Critique8. Februar 2021 Sven Papaux
Amazon Prime: «Bliss» - L’ambiguïté d’une existence qui n’est plus que ruine
Mike Cahill possède des qualités indéniables de cinéaste. En misant une nouvelle fois sur le genre science-fiction, il propulse le duo Owen Wilson et Salma Hayek entre 2 mondes.
Greg Wittle (Owen Wilson) ne vit pas les meilleurs moments de sa vie: un divorce, un licenciement et… le meurtre (accidentel) de son boss. Alors qu’il traîne son spleen, il fait la rencontre d’une étrange SDF, Isabel (Salma Hayek). Elle lui expliquera que tout ce que nous vivons est faux, qu’une existence bien plus glorieuse se trame derrière ses problèmes personnels.
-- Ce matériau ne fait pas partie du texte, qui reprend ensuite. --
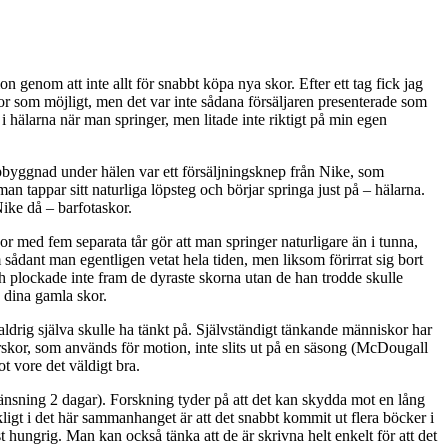
 genom att inte allt för snabbt köpa nya skor. Efter ett tag fick jag
or som möjligt, men det var inte sådana försäljaren presenterade som
 hälarna när man springer, men litade inte riktigt på mi
n egen
ppbyggnad under hälen var ett försäljningsknep från Nike, som
n tappar sitt naturliga löpsteg och börjar springa just på – hälarna.
Nike då – barfotaskor.
or med fem separata tår
gör att man springer naturligare än i tunna,
dant man egentligen vetat hela tiden, men liksom förirrat sig bort
 och plockade inte fram de dyraste skorna utan de han trodde skulle
 dina gamla skor.
i aldrig själva skulle ha tänkt på. Självständigt tänkande människor har
rskor, som används för motion, inte slits ut på en säsong (McDougall
t vore det väldigt bra.
gränsning 2 dagar). Forskning tyder på att det kan skydda mot en lång
kligt i det här sammanhanget är att det snabbt kommit ut flera böcker i
st hungrig. Man kan också tänka att de är skrivna helt enkelt för att det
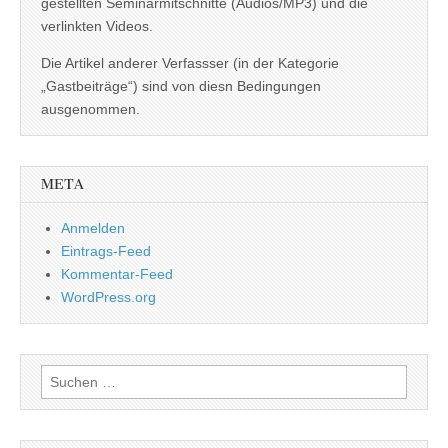
gestellten Seminarmitschnitte (Audios/MP3) und die
verlinkten Videos.
Die Artikel anderer Verfassser (in der Kategorie
„Gastbeiträge“) sind von diesn Bedingungen
ausgenommen.
META
Anmelden
Eintrags-Feed
Kommentar-Feed
WordPress.org
Suchen
nach:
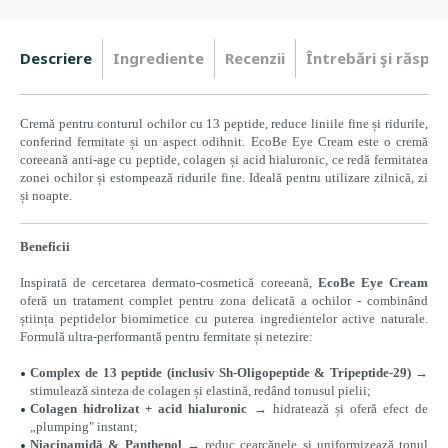
Descriere
Ingrediente
Recenzii
Întrebări şi răspun
Cremă pentru conturul ochilor cu 13 peptide, reduce liniile fine și ridurile,
conferind fermitate și un aspect odihnit.
EcoBe Eye Cream este o cremă
coreeană anti-age cu peptide, colagen și acid hialuronic, ce redă fermitatea
zonei ochilor și estompează ridurile fine. Ideală pentru utilizare zilnică, zi
și noapte.
B
eneficii
Inspirată de cercetarea dermato-cosmetică coreeană,
EcoBe Eye Cream
oferă un tratament complet pentru zona delicată a ochilor - combinând
știința peptidelor biomimetice cu puterea ingredientelor active naturale.
Formulă ultra-performantă pentru fermitate și netezire:
Complex de 13 peptide (inclusiv Sh-Oligopeptide & Tripeptide-29)
→
stimulează sinteza de colagen și elastină, redând tonusul pielii;
Colagen hidrolizat + acid hialuronic
→ hidratează și oferă efect de
„plumping" instant;
Niacinamidă & Panthenol
→ reduc cearcănele și uniformizează tonul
Il suffit juste d’ingérer quelques cristaux pour s’échapper.
Dans la même lignée de ses premiers métrages, Mike Cahill persiste dans la science-fiction et use d’une forme de rêve, voire de réalité alternative, pour conter une fable aux airs de méditation sur le monde dans lequel nous vivons. Il y a 7 ans, il réalisait «I Origins», déballant une réflexion sur la vie après la mort, et en 2011, il pondait «Another Earth», une histoire de duplication de la Terre. Deux premiers films qui se visionnent comme une métaphysique de ce que nous percevons, de ce que notre œil interprète comme notre réalité. Cahill a des choses à dire, il a une patte et des qualités indéniables qui le rendent intriguant à suivre. «Bliss» est à l’image de son auteur: intriguant. À l’image de ses premières œuvres. Il y règne dès les premières minutes une atmosphère pesante, un enfermement moral qui tord et déforme la réalité et nous entraine dans cet univers parallèle.
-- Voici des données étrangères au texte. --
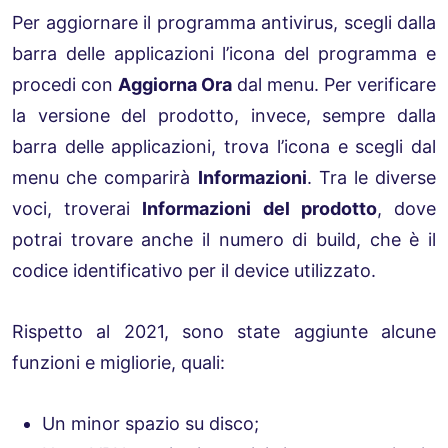
Per aggiornare il programma antivirus, scegli dalla
barra delle applicazioni l’icona del programma e
procedi con
Aggiorna Ora
dal menu. Per verificare
la versione del prodotto, invece, sempre dalla
barra delle applicazioni, trova l’icona e scegli dal
menu che comparirà
Informazioni
. Tra le diverse
voci, troverai
Informazioni del prodotto
, dove
potrai trovare anche il numero di build, che è il
codice identificativo per il device utilizzato.
Rispetto al 2021, sono state aggiunte alcune
funzioni e migliorie, quali:
Un minor spazio su disco;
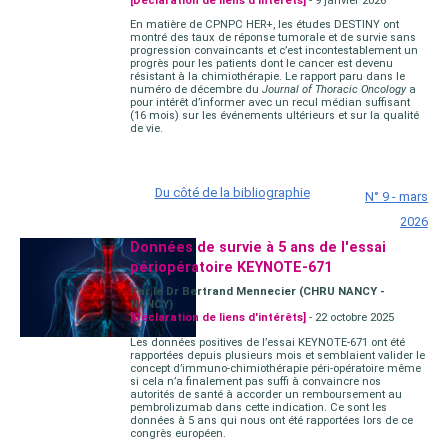
[Déclaration de liens d'intérêts]
- 9 janvier 2026
En matière de CPNPC HER+, les études DESTINY ont
montré des taux de réponse tumorale et de survie sans
progression convaincants et c’est incontestablement un
progrès pour les patients dont le cancer est devenu
résistant à la chimiothérapie. Le rapport paru dans le
numéro de décembre du
Journal of Thoracic Oncology
a
pour intérêt d’informer avec un recul médian suffisant
(16 mois) sur les événements ultérieurs et sur la qualité
de vie.
Du côté de la bibliographie
N° 9 - mars
2026
Données de survie à 5 ans de l'essai
périopératoire KEYNOTE-671
Par le Dr Bertrand Mennecier (CHRU NANCY -
NANCY)
[Déclaration de liens d'intérêts]
- 22 octobre 2025
Les données positives de l’essai KEYNOTE-671 ont été
rapportées depuis plusieurs mois et semblaient valider le
concept d’immuno-chimiothérapie péri-opératoire même
si cela n’a finalement pas suffi à convaincre nos
autorités de santé à accorder un remboursement au
pembrolizumab dans cette indication. Ce sont les
données à 5 ans qui nous ont été rapportées lors de ce
congrès européen.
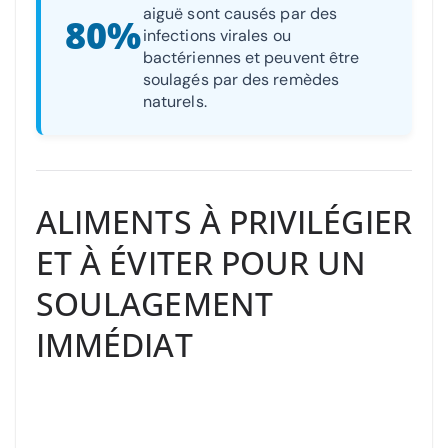
aiguë sont causés par des
80%
infections virales ou
bactériennes et peuvent être
soulagés par des remèdes
naturels.
ALIMENTS À PRIVILÉGIER
ET À ÉVITER POUR UN
SOULAGEMENT
IMMÉDIAT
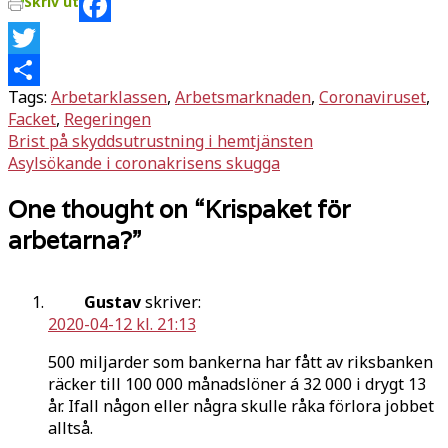
Skriv ut
Facebook
Twitter
Tags:
Arbetarklassen
,
Arbetsmarknaden
,
Coronaviruset
,
Dela
Facket
,
Regeringen
Inläggsnavigering
Brist på skyddsutrustning i hemtjänsten
Asylsökande i coronakrisens skugga
One thought on “
Krispaket för
arbetarna?
”
Gustav
skriver:
2020-04-12 kl. 21:13
500 miljarder som bankerna har fått av riksbanken
räcker till 100 000 månadslöner á 32 000 i drygt 13
år. Ifall någon eller några skulle råka förlora jobbet
alltså.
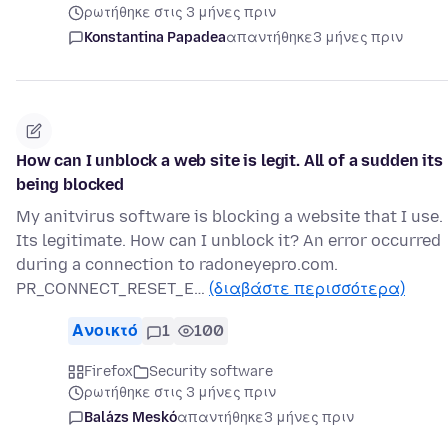
ρωτήθηκε στις 3 μήνες πριν
Konstantina Papadea
απαντήθηκε
3 μήνες πριν
How can I unblock a web site is legit. All of a sudden its
being blocked
My anitvirus software is blocking a website that I use.
Its legitimate. How can I unblock it? An error occurred
during a connection to radoneyepro.com.
PR_CONNECT_RESET_E…
(διαβάστε περισσότερα)
Ανοικτό
1
100
Firefox
Security software
ρωτήθηκε στις 3 μήνες πριν
Balázs Meskó
απαντήθηκε
3 μήνες πριν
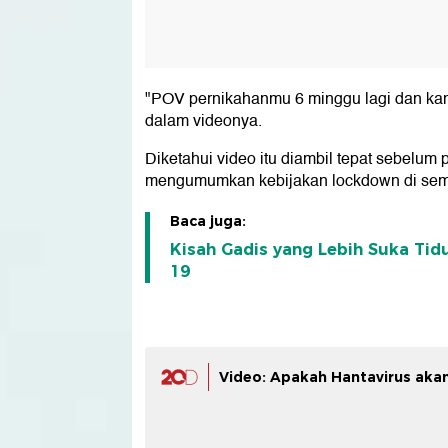
"POV pernikahanmu 6 minggu lagi dan kam
dalam videonya.
Diketahui video itu diambil tepat sebelum 
mengumumkan kebijakan lockdown di sem
Baca juga:
Kisah Gadis yang Lebih Suka Ti
19
Video: Apakah Hantavirus akan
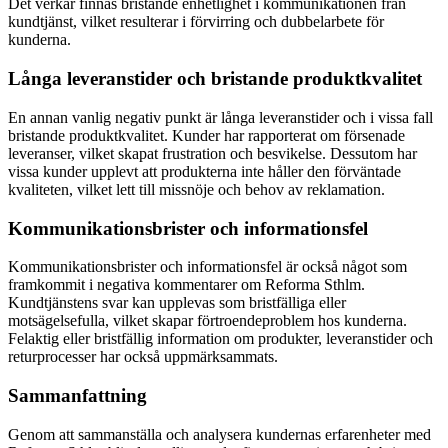
Det verkar finnas bristande enhetlighet i kommunikationen från
kundtjänst, vilket resulterar i förvirring och dubbelarbete för
kunderna.
Långa leveranstider och bristande produktkvalitet
En annan vanlig negativ punkt är långa leveranstider och i vissa fall
bristande produktkvalitet. Kunder har rapporterat om försenade
leveranser, vilket skapat frustration och besvikelse. Dessutom har
vissa kunder upplevt att produkterna inte håller den förväntade
kvaliteten, vilket lett till missnöje och behov av reklamation.
Kommunikationsbrister och informationsfel
Kommunikationsbrister och informationsfel är också något som
framkommit i negativa kommentarer om Reforma Sthlm.
Kundtjänstens svar kan upplevas som bristfälliga eller
motsägelsefulla, vilket skapar förtroendeproblem hos kunderna.
Felaktig eller bristfällig information om produkter, leveranstider och
returprocesser har också uppmärksammats.
Sammanfattning
Genom att sammanställa och analysera kundernas erfarenheter med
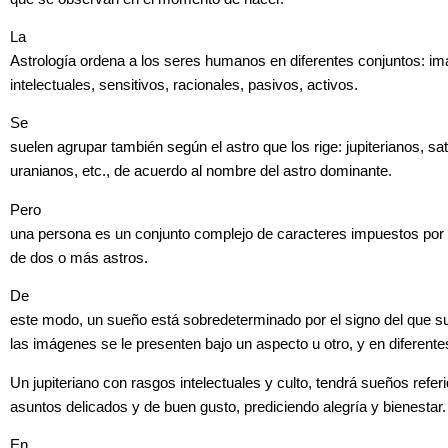
La
Astrología ordena a los seres humanos en diferentes conjuntos: im
intelectuales, sensitivos, racionales, pasivos, activos.
Se
suelen agrupar también según el astro que los rige: jupiterianos, sa
uranianos, etc., de acuerdo al nombre del astro dominante.
Pero
una persona es un conjunto complejo de caracteres impuestos por 
de dos o más astros.
De
este modo, un sueño está sobredeterminado por el signo del que s
las imágenes se le presenten bajo un aspecto u otro, y en diferente
Un jupiteriano con rasgos intelectuales y culto, tendrá sueños refer
asuntos delicados y de buen gusto, prediciendo alegría y bienestar.
En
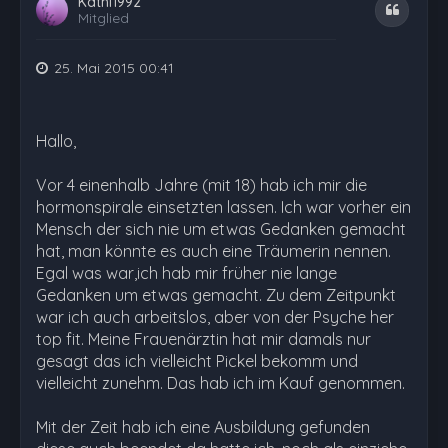
Kathi1992
Zitat
Mitglied
25. Mai 2015 00:41
Hallo,
Vor 4 einenhalb Jahre (mit 18) hab ich mir die
hormonspirale einsetzten lassen. Ich war vorher ein
Mensch der sich nie um etwas Gedanken gemacht
hat, man könnte es auch eine Träumerin nennen.
Egal was war,ich hab mir früher nie lange
Gedanken um etwas gemacht. Zu dem Zeitpunkt
war ich auch arbeitslos, aber von der Psyche her
top fit. Meine Frauenärztin hat mir damals nur
gesagt das ich vielleicht Pickel bekomm und
vielleicht zunehm. Das hab ich im Kauf genommen.
Mit der Zeit hab ich eine Ausbildung gefunden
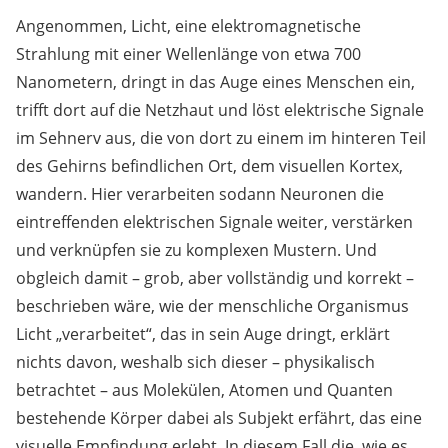
Angenommen, Licht, eine elektromagnetische
Strahlung mit einer Wellenlänge von etwa 700
Nanometern, dringt in das Auge eines Menschen ein,
trifft dort auf die Netzhaut und löst elektrische Signale
im Sehnerv aus, die von dort zu einem im hinteren Teil
des Gehirns befindlichen Ort, dem visuellen Kortex,
wandern. Hier verarbeiten sodann Neuronen die
eintreffenden elektrischen Signale weiter, verstärken
und verknüpfen sie zu komplexen Mustern. Und
obgleich damit – grob, aber vollständig und korrekt –
beschrieben wäre, wie der menschliche Organismus
Licht „verarbeitet“, das in sein Auge dringt, erklärt
nichts davon, weshalb sich dieser – physikalisch
betrachtet – aus Molekülen, Atomen und Quanten
bestehende Körper dabei als Subjekt erfährt, das eine
visuelle Empfindung erlebt. In diesem Fall die, wie es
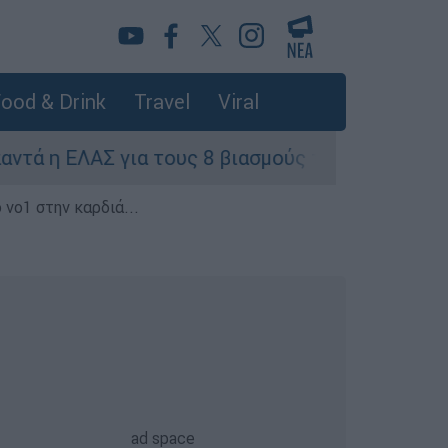
ood & Drink
Travel
Viral
ΕΛΑΣ για τους 8 βιασμούς τουριστριών - «Μόνο 
 νο1 στην καρδιά...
Une atmosphère pesante, un enfermement moral qui tord et déforme la réalité...
Nous avançons dans cette ambiguïté entretenant une tension flottante. Cahill réussit dans un premier temps à nous balader - tout en maitrisant correctement, et sans déployer une panoplie d’effets spéciaux, le basculement entre les deux mondes - dans l’existence au bord du chaos de Greg, tout en jouant dans un second temps l’élastique entre la beauté d’une vie cachée et une fille qui tente par tous les moyens d’arracher son père de «l’autre» réalité. Le mystère tient, mollement, mais il tient grâce à l’impact émotionnel, grâce à Emily (Nesta Cooper), cette jeune fille qui macère dans cette zone grise, se battant pour que son père «choisisse une bonne fois pour toutes son monde». On commence à dénouer laquelle des réalités est la bonne. Et si la première partie nous tient en éveil, la seconde partie nous perd dans cette fuite vers un monde idéal et la dramaturgie en prend un gros coup sur la cafetière.
En se penchant sur le travail de Cahill, ses premiers films étaient plus aboutis, offraient une vision plus radicale, plus poétique, plus originale. Pour le coup, «Bliss» constitue une déception relative. Il manque une profondeur intellectuelle. Les quelques soucis d’écriture se reflètent sur une direction d’acteurs moyenne: Salma Hayek ne semble jamais croire en son personnage, alors qu’Owen Wilson n’arrive jamais à se rendre crédible sous les traits de Greg. Le gros point faible réside dans le casting. Car «Bliss» offre quelques belles parcelles d’illusion et de réalité, surfant sur une poésie - parfois scabreuse - en y insufflant une touche de fragilité bienvenue. Malgré des qualités, il nous manque ce trouble, ce vertige qu’offre un film tel que «Vanilla Sky», par exemple.